Have you ever took a moment to consider what your ministry would look like without them? You would be a one-man band, there would be no child care, there would be no host team to greet visitors, and all of your production gear would just sit there unable to amplify your voice, throw lyrics on the screens, or set the mood with lighting. Without volunteers there would be no ministry.
Unfortunately, it's really easy to take volunteers for granted, especially the most reliable ones who serve every single week. As mundane as it may seem, some of the most valuable work you can do as a leader is show your appreciation for your volunteers in small but tangible ways. Make it a part of your weekly work schedule to reach out to at least two or three them with kind gestures of appreciation. Sometimes it’s difficult to come up with ideas for what to do, so here are 5 ways you can love a volunteer that do not require much effort or time.
Thank them after every service - This is probably the easiest way to show appreciation. After your volunteers have slaved away for you for two or more hours on Sunday morning, try to tell them thank you before they leave. You don’t have to say much, just a “Thanks for your time and the great job you did…”
Write a thank you note - Order a pack of thank you cards and some stamps and send them an old-school handwritten letter. You could also write them a thank you note via email, but my guess is people have a greater appreciation for taking the time to write it by hand. Leave the box of thank you cards on your desk or some place where you’ll see them regularly and be reminded to use them.
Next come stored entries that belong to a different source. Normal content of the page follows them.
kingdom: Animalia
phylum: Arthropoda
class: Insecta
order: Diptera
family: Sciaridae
Take them to coffee or lunch - This cost money, but try to have funds allocated in your ministry budget to do this. Spending time to get to know your volunteers outside of church at a local restaurant or coffee shop will really go a long way in showing appreciation for them and building trust. If the volunteer is the opposite sex, I highly recommend inviting their spouse, or bring along your spouse. Just make sure you are never in questionable situations.
Brag about them on social media - Find creative ways to share how awesome they are on social media. Take photos of them while they are serving at church and then post them on Facebook or Instagram and write some sort of caption that talks about how awesome they are.
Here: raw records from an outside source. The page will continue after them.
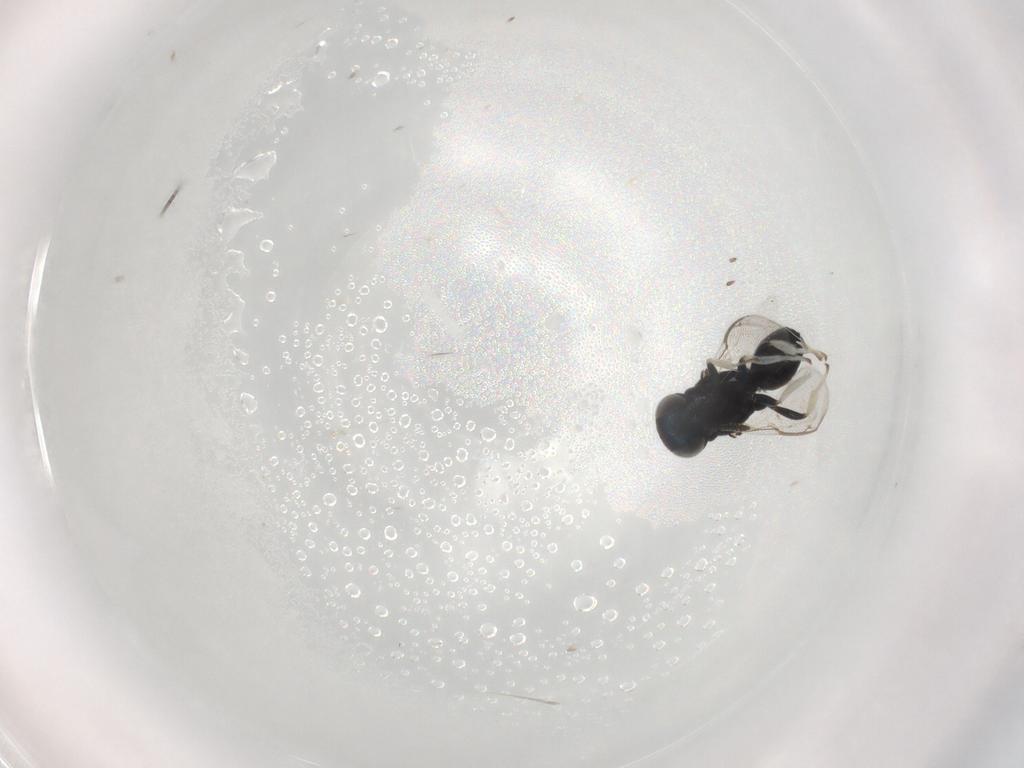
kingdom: Animalia
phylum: Arthropoda
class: Insecta
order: Hymenoptera
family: Herbertiidae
Ask how you can pray for them, pray for them, and tell them you’re praying for them. Go out of your way to ask them how you can pray for them, record those things in a format so you can recall them later, and make it a part of your weekly routine to pray for them. If you do the other four things in this list and develop a meaningful friendship with your volunteers, I think you’ll find praying for them something you look forward to doing.
I’m sure there are a billion other creative ways to show appreciation for your volunteers. What else would you add to this list?